§ **Çalışma isteği A**
İlkokulun ilk günüyle ilgili anlatıya göre okul, dedenin evinden ne kadar uzaktaydı?
§ **Çalışma isteği B**
İlkokulun ilk gününü anlatan metni son cümlesinden sonra sürdürün.

İlkokula ilk gittiğim günü anımsıyorum. Siyah önlüğüm, beyaz yakalığım, mavi kadife pantolonum, beyaz spor ayakkabılarım, küçük beslenme çantam, omuzlarıma taktığım sırt çantam ve üç numara traşlı başım ile tam bir öğrenci olmuştum. Heyecanlıydım ve korkuyordum. İnsan ömründe çeşitli safhalar vardır. Bu safhaları yaşamanız gerekir. O senenin yazında benden üç yaş küçük kardeşimle birlikte sünnet düğünümüz yapılmış, yazın camiye Kuran öğrenmek için gitmiş ve sonunda ilkokula da başlamıştım.


Okula dedemle birlikte gittim. Okul evimize (ki yirmi dört sene ikamet edeceğim) yani dedemin evine bir-bir buçuk kilometre uzaklıktaydı. Yol boyunca dedeme sorular sorup durdum. Dedem mantıklı olanları cevaplamaya çalıştı. Dedemin elinden tutuyordum, dedem de bir eliyle sigara içmeye çalıyordu. Okul kapısından içeri girdik. Ben o ana kadar hayatımda böylesi kalabalık, gürültü ve kaos görmemiştim. Siyah önlüklü çocuklar oradan oraya koşuyor, hopluyor ve zıplıyordu. Kalabalık ve gürültü heyecanımı daha da arttırmıştı. Dedemle birlikte bir öğretmenin yanına gittik. Öğretmenin başımı okşadığını hatırlıyorum. Sonra dedemin öğretmenle bir şeyler konuştuğunu. Ben etrafa bakıyordum. Dedem öğretmenle el sıkışıp gittiğinde bende dedemden ayrılacağımı anlamıştım. Sınıfın arka sıralarından birisine oturdum. Sınıf gözüme ne kadar da devasa görünmüştü. Koca koca sıralar, yemyeşil ve devasa bir tahta. Sınıftaki gürültü dinecek gibi değildi. Sonrası silikleşmiş olsa da zihnimde, ön sıralardan bir kızın ağladığını hatırlıyorum. Diğerleri de o kıza elleriyle gösterip “Tuvaletini yapmış, tuvaletini yapmış!” diye bağırıyorlardı. Sonra öğretmen elinden tutup dışarı çıkardı kızı. Okul hademesi gelip sınıfı temizledi. Sınıftaki kaos beni rahatsız ediyordu. Sonrası yine silikleşmiş, kaybolmuş zihnimde.

§ **Bir veri kümesinden alınan kayıtlar**
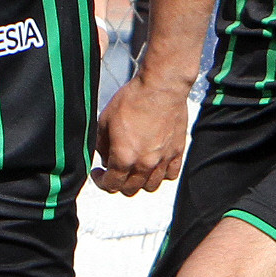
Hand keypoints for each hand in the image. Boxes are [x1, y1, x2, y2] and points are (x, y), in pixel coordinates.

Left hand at [92, 75, 189, 195]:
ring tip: (134, 170)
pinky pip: (170, 175)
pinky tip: (154, 165)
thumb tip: (104, 157)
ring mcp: (163, 160)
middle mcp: (145, 163)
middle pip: (130, 189)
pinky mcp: (177, 152)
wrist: (161, 87)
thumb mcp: (105, 120)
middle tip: (114, 172)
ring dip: (139, 182)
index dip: (101, 181)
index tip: (98, 174)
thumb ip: (102, 145)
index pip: (111, 184)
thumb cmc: (133, 99)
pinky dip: (161, 174)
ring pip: (150, 186)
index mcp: (124, 157)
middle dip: (118, 184)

§ **Görev yanıtı A**
Okul, dedenin evine bir-bir buçuk kilometre uzaklıktaydı.

§ **Görev yanıtı B**
Okul bahçesindeyim, zil çalmış, teneffüs olmuş. Her yerde çocuklar siyah önlükleriyle oyunlar oynuyorlar. Kimisi kovalamaca oynuyor, kimisi ip atlıyor. Sanki okul bahçesinde büyük bir düğün varmış gibiydi. Ben yalnız bir çocuktum. Kimseyi de tanımıyordum. Mahallede de pek arkadaşım olmadı. Naif bir çocuk olduğumdan mı, ebeveynlerimin olmamasından mı bilemiyorum; İnsanlar bana acıyarak bakarlardı. Bende okul bahçesindeki bu eğlenceli görüntüyü biraz izledikten sonra okul bahçesindeki devasa akasya ağacının altında oynamaya başladım. O yıllarda okulun bahçesinde devasa akasya ağaçları, çam ağaçları vardı. Sonra hepsini kesip beton döktüler. Çok üzülmüştüm. Biz neden ağaç sevmiyoruz Allah aşkına? Toprağı kazıp içine çakıl taşları koyuyordum. Oyuna dalmışım, zil çalmış, haberim olmamış. Arkamı bir döndün okul bahçesi boşalmış, in cin top oynuyor. İçimi keskin bir korku kapladı. Koşa koşa okulun ön kapısına gittim. Sanırım beşinci sınıftan iki büyük çocuk ızbandut gibi kapının iki yanında dikiliyordu. Kollarında kırmızı üzerine beyaz yazılı kollukları vardı. Korkum daha da arttı ve içeriye giremedim. Şimdi bunun nedenini anlatmak güç ama cesaret edemedim. Sonra ağlaya ağlaya evin yolunu tuttum. Çantam, beslenme çantam okulda kalmıştı. Dedemlerin evi bahçeliydi. Bahçe kapısından içeri girip bahçeyi geçtim ve eve ulaştım. Rahmetli babaannem beni görünce şaşırdı.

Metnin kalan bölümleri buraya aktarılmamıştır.